Unsupervised Text Classification
Unsupervised classification is done without providing external information. Here, the algorithms try to discover natural structure in data. Please note that natural structure might not be exactly what humans think of as logical division. The algorithm looks for similar patterns and structures in the data points and groups them into clusters. The classification of the data is done based on the clusters formed. Take a web search, for example. The algorithm makes clusters based on the search term and presents them as results to the user.
Every data point is embedded into the hyperspace and can be visualized on TensorBoard. The image below is based on a Twitter study we did on Reliance Jio, an Indian telecom company.
Individual data points in hyperspace
The data exploration is done to find similar data points based on textual similarity. These similar data points are used for a cluster of nearest neighbors. The image below shows the nearest neighbors of the tweet “reliance jio prime membership at rs 99 : here’s how to get rs 100 cashback…”.
A cluster: data points with textual similarity
As you can see, the accompanying tweets are similar to the labeled one. This cluster is one category of similar tweets. Unsupervised classification comes in handy while generating insights from textual data. It's highly customizable (no tagging is required) and can operate on any textual data without needing to train and tag it. The unsupervised classification is language-agnostic.
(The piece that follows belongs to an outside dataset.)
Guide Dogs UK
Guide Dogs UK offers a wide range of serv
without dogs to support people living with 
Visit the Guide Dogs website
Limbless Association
Custom Text Classification
A lot of times, the biggest hindrance to using machine learning is the unavailability of a dataset. There are many people who want to use AI for categorizing data, but that requires making a dataset, giving rise to a situation similar to the chicken/egg question. Custom text classification is one of the best ways to build your own text classifier without a dataset.
In ParallelDots’ latest research work, we proposed a method to do zero-shot learning on text, where an algorithm trained to learn relationships between sentences and their categories on a large noisy dataset can be made to generalize to new categories or even new datasets. We call the paradigm “train once, test anywhere.” We also propose multiple neural network algorithms that can take advantage of this training methodology and get good results on different datasets. The best method uses an LSTM model for the task of learning relationships. The idea is that if one can model the concept of “belongingness” between sentences and classes, the knowledge is useful for unseen classes or even unseen datasets.
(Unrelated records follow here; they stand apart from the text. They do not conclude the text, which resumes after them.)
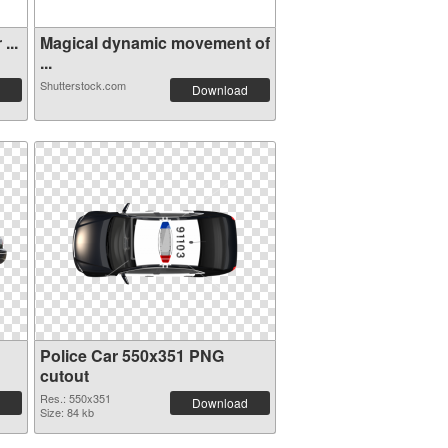
...
Magical dynamic movement of
...
Shutterstock.com
Download
Police Car 550x351 PNG
cutout
Res.: 550x351
Download
Size: 84 kb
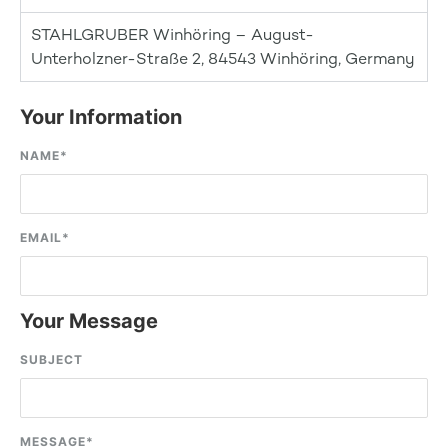
STAHLGRUBER Winhöring – August-
Unterholzner-Straße 2, 84543 Winhöring, Germany
Your Information
NAME
*
EMAIL
*
Your Message
SUBJECT
MESSAGE
*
How to Build a Custom Text Classifier
You can create your first classifier by clicking on the + icon in your dashboard. Next, define some categories in which you want to classify your data. Please note that for best results, keep your categories mutually exclusive.
You can check the accuracy of classification by analyzing a sample of your text and tweaking your category list as much as you want before publishing them. Once the categories are published, you will get an application ID, which will let you use the Custom Classifier API.
Considering that data labeling and preparation can be a limitation, Custom Classifier can be a great tool to build a text classifier without much investment. We also believe that it will bring down the threshold of building practical machine learning models that can be applied across industries solving a variety of use cases.
As an AI research group, we are constantly developing cutting-edge technologies to make processes simpler and faster. Text classification is one such technology that has enormous potential in coming future. As more and more information is being dumped onto the internet, it's up to intelligent machine algorithms to make analyzing and representing this information easily.